1. EricLr

    It doesn’t help to scream about it. Just use stronger rope on the next one.

  2. Johnny P!

    Outpatients are allowed at airports on their day-passes?
    That’s new…

  3. Indigo Leopard

    It’s official. She found a man. No prowling woman would dress like this.

  4. Haddo01

    Teal sweatpants are not anyones friend, what was she thinking?

  5. The scarf makes her look like a hump back and the handle of the rolling baggage actually looks like a cane.

  6. Poor man's picasso

    There’s a homeless woman in my city that looks like Jennifer Love Hewitt, but now I’m thinking it may be the other way around.

  7. Well, that’s one way to avoid the security pat down.

  8. Bonky

    “Excuse me, but I had three wedding rings in my pocket before I walked through this thing and now they are gone.”

  9. K-Tron

    “Get out of my way!
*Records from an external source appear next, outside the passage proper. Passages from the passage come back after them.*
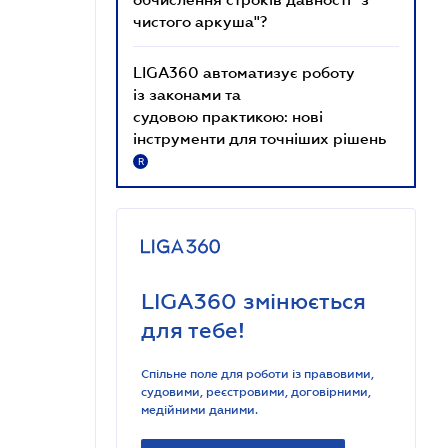
чистого аркуша"?
LIGA360 автоматизує роботу
із законами та
судовою практикою: нові
інструменти для точніших рішень
R
LIGA360 змінюється
для тебе!
Спільне поле для роботи із правовими,
судовими, реєстровими, договірними,
медійними даними.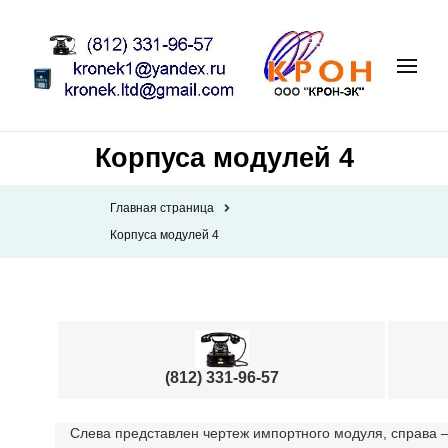
Корпуса модулей 4
Главная страница
Корпуса модулей 4
(812) 331-96-57
Слева представлен чертеж импортного модуля, справа —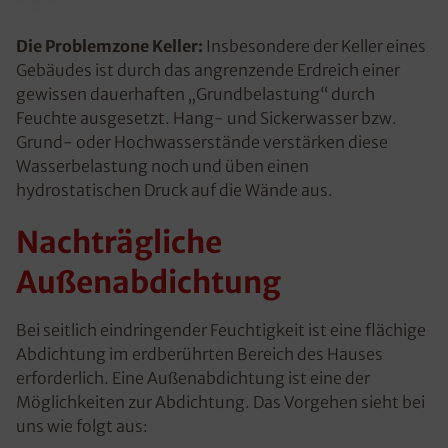
Die Problemzone Keller:
Insbesondere der Keller eines
Gebäudes ist durch das angrenzende Erdreich einer
gewissen dauerhaften „Grundbelastung“ durch
Feuchte ausgesetzt. Hang- und Sickerwasser bzw.
Grund- oder Hochwasserstände verstärken diese
Wasserbelastung noch und üben einen
hydrostatischen Druck auf die Wände aus.
Nachträgliche
Außenabdichtung
Bei seitlich eindringender Feuchtigkeit ist eine flächige
Abdichtung im erdberührten Bereich des Hauses
erforderlich. Eine Außenabdichtung ist eine der
Möglichkeiten zur Abdichtung. Das Vorgehen sieht bei
uns wie folgt aus: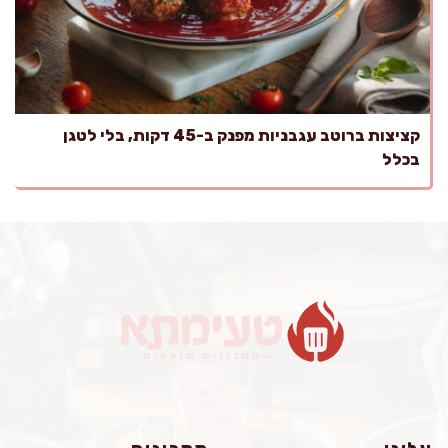
קציצות ברוטב עגבניות מפנק ב-45 דקות, בלי לטגן
בכלל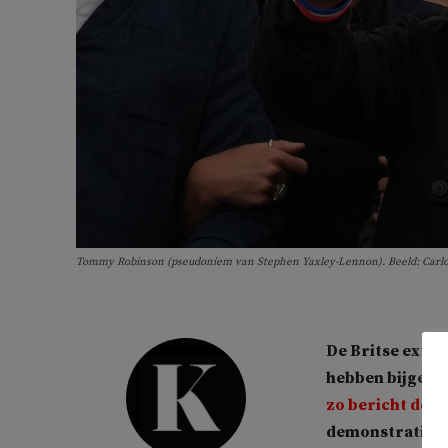
Tommy Robinson (pseudoniem van Stephen Yaxley-Lennon). Beeld: Carlos
De Britse extr
hebben bijgedra
zo bericht de 
demonstraties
I need to get to Cannes. There are men there desperate enough to date Tara Reid.”

  10. Brian Blessed's Bastard Boy

    “I like women!!!! Which man out there wants in on the action? C’mon, someone has to find it hot!!!!”

  11. lily

    looking old and worn out as usual

  12. Johnny

    “I just want a huuuuuuuuuuuuuuuuusbaaaaaaaaaaaaaaaaaaaaaand! Why do they keep running awaaaaaaaaay?”

  13. Minky Wail

    “Maybe I shouldn’t be telling this to a total stranger, but I just had labiaplasty and I’m not looking forward to this 6 hour flight.”

  14. disillusionisreal


  15. She went full retard.

  16. “No, I really am me. My tits are packed in my luggage.”

  17. tlmck

    “But I AM famous you guys!”

  18. floyd

    You know what conceals a dumpy butt? Dumpy sweats.